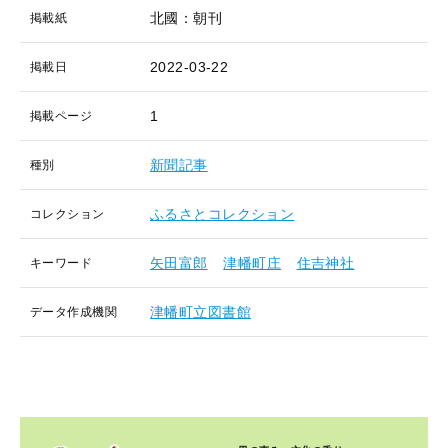
北國：朝刊
掲載紙
2022-03-22
掲載日
1
掲載ページ
新聞記事
種別
ふるさとコレクション
コレクション
矢田富郎
津幡町庄
住吉神社
キーワード
津幡町立図書館
データ作成機関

AIM OF THE TASK
Set down all of the material word for word, but keep each picture out.

ANSWER
北國：朝刊
掲載紙
2022-03-22
掲載日
1
掲載ページ
新聞記事
種別
ふるさとコレクション
コレクション
矢田富郎
津幡町庄
住吉神社
キーワード
津幡町立図書館
データ作成機関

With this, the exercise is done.